Use the following relevance criteria to focus on foundational research. Keep relevant papers and filter out irrelevant ones. Avoid purely application-driven work.

  1. Model Architecture - Relevant: Mixture-of-Experts (MoE), Transformers, Conditional/Dynamic Networks, Autoencoders, analysis/innovations on existing architectures. - Irrelevant: Merely using existing architectures for a certain task without insights into the structure themselves.

  2. Model Compression and Efficiency - Relevant: Sparsity, pruning, quantization, low-rank approaches, cache, or other algorithmic/theoretical efficiency breakthroughs. - Irrelevant: Straightforward applications of existing compression methods to new tasks.

  3. High Performance Computing - Relevant: Algorithmic or systems-level innovations enabling training of large-scale models, distributed training techniques, memory optimization. - Irrelevant: Incremental engineering improvements without novel algorithmic contributions.

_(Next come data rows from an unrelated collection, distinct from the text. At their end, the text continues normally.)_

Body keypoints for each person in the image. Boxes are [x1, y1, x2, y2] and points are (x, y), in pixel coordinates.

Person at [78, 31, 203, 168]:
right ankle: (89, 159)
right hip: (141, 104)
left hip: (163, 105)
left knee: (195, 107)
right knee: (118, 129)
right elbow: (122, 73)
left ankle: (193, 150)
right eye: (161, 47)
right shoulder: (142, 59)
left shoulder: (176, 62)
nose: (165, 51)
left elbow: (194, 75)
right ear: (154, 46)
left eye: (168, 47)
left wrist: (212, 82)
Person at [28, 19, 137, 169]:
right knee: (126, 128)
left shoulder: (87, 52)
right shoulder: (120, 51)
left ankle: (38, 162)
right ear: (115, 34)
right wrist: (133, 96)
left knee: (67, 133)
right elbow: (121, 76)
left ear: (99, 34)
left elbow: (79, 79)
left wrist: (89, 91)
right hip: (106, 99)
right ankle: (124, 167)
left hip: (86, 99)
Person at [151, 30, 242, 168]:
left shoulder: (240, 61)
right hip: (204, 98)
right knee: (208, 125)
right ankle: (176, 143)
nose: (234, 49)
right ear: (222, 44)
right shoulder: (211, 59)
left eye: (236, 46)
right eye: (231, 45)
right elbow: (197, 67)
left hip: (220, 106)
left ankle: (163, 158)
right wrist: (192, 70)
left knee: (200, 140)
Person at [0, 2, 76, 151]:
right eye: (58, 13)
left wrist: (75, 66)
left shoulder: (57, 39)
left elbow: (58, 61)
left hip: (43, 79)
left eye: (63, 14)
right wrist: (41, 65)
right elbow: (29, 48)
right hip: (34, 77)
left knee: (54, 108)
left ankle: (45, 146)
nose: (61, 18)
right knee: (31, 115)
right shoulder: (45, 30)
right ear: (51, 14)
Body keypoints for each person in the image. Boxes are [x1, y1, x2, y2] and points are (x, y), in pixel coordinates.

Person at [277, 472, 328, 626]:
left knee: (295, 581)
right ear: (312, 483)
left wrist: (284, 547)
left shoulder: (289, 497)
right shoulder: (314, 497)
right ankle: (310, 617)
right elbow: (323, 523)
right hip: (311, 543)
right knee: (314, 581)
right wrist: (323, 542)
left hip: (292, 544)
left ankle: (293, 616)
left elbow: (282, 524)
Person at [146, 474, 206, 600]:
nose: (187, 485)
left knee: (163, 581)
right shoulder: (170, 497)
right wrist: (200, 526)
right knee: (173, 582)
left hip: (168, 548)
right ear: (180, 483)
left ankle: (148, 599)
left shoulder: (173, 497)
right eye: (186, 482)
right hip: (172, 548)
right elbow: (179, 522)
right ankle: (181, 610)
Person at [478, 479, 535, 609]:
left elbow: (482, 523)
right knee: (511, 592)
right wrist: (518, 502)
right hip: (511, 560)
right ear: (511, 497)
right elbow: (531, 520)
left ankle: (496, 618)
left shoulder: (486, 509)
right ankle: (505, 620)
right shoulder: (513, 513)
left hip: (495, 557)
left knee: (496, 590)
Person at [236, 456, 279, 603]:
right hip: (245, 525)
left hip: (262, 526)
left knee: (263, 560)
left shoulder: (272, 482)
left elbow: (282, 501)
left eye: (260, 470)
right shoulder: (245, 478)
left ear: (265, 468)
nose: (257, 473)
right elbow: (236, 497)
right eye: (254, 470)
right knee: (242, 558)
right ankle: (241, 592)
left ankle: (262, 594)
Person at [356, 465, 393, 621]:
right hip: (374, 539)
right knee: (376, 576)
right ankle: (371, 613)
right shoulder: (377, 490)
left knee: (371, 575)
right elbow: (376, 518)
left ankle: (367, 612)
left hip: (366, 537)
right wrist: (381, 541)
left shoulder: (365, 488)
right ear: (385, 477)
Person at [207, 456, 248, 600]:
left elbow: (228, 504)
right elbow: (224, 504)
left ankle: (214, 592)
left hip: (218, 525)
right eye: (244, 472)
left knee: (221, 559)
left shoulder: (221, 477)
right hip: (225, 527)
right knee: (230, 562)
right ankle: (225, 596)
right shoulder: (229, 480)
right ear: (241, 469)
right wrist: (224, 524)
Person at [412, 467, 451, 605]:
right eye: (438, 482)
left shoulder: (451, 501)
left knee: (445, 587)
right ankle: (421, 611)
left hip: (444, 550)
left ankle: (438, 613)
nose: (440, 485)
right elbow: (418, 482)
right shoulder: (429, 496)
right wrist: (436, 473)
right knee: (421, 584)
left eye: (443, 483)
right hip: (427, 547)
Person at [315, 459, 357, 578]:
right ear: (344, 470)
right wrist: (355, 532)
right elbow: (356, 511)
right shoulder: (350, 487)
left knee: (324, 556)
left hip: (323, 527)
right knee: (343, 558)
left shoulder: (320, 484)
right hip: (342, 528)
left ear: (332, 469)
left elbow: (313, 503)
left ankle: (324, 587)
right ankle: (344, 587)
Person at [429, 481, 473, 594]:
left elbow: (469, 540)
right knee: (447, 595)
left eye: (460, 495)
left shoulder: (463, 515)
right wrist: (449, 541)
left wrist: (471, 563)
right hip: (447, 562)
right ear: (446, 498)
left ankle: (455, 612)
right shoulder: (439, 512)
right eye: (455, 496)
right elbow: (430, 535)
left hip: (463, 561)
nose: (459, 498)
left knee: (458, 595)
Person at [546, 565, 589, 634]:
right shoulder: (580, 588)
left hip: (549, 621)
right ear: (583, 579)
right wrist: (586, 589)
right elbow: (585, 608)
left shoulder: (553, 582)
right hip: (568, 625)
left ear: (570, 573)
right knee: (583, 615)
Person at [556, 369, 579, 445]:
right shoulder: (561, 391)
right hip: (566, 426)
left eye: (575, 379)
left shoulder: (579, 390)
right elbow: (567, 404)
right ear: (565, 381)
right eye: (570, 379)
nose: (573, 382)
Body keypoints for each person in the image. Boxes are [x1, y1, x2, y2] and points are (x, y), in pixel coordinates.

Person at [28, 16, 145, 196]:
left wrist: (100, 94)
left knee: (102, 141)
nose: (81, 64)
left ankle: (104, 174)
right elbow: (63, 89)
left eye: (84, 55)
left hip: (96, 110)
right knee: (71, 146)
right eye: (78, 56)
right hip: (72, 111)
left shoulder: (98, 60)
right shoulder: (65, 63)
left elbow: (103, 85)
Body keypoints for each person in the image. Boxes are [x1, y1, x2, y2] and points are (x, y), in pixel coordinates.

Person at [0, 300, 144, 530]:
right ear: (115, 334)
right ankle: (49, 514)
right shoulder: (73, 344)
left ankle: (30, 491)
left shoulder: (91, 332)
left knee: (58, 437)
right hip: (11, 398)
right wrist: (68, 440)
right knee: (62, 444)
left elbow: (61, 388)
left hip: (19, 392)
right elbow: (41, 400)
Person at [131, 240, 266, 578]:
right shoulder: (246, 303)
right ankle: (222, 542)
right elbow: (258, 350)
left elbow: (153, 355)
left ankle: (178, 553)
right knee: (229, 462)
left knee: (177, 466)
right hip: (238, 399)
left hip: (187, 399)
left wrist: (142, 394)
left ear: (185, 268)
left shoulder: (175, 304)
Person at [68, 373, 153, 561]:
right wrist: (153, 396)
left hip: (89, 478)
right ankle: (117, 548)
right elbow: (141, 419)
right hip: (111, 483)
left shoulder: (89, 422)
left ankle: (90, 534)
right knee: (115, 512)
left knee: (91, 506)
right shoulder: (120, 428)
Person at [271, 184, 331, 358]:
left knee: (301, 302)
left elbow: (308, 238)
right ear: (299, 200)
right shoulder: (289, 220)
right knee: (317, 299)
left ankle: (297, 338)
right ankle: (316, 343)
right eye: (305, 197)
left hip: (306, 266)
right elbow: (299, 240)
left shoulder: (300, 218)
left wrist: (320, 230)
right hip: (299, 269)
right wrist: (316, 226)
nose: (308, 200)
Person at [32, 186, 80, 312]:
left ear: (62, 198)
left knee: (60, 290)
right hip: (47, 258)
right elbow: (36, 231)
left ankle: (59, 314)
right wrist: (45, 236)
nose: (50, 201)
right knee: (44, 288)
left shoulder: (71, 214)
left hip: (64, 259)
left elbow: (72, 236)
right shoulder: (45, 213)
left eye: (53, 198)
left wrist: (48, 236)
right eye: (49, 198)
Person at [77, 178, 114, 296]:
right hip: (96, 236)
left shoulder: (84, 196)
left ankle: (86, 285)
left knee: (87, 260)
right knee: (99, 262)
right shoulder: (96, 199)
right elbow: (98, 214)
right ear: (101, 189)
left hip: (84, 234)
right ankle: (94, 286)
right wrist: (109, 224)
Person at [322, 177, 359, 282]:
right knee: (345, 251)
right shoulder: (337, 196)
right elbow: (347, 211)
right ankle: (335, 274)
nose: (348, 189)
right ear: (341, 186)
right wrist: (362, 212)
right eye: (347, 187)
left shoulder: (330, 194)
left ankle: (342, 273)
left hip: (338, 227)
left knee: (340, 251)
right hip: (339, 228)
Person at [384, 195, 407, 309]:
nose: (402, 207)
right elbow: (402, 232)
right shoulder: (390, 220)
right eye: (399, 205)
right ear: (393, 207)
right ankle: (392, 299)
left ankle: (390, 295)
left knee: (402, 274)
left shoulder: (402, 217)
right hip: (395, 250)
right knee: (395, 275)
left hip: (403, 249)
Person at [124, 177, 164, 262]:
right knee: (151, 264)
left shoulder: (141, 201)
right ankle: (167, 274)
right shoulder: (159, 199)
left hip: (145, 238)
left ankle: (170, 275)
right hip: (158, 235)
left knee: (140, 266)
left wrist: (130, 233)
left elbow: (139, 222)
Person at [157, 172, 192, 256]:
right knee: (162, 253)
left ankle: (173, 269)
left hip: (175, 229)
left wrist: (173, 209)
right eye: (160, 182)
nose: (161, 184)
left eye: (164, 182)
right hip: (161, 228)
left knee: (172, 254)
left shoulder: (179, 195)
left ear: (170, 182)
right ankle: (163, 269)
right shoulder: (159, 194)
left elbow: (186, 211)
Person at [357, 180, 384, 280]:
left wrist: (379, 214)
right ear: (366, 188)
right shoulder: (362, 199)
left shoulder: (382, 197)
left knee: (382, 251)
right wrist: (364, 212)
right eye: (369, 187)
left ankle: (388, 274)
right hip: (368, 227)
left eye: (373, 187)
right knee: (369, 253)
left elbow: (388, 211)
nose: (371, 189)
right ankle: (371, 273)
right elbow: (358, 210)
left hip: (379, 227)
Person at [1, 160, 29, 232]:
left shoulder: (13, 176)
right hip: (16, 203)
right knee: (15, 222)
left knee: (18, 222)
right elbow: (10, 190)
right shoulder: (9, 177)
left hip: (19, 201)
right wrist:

  4. Representation Learning - Relevant: Insights into how deep networks encode information, feature/dictionary learning, sparse/contrastive methods, training dynamics in neural networks. - Irrelevant: Standard applications of known techniques lacking new theoretical or methodological contributions.

Keywords:

  • Relevant: Mixture of Experts (MoE), Representation Learning, Compression/Efficiency, Sparse/Sparsity, Pruning, Quantization, Low-rank, Foundation Model, etc.
  • Irrelevant: Reinforcement Learning, Transfer Learning, Federated Learning, Online Learning, Diffusion Models, etc.
  • Application: Image Segmentation, Medical Imaging, 3D Vision, Video Understanding, Information Retrieval, Summarization, Recommendation Systems, Machine Translation, Speech Recognition, Signal Processing, Spatial/Temporal Modeling, Time Series, Knowledge Graph, etc.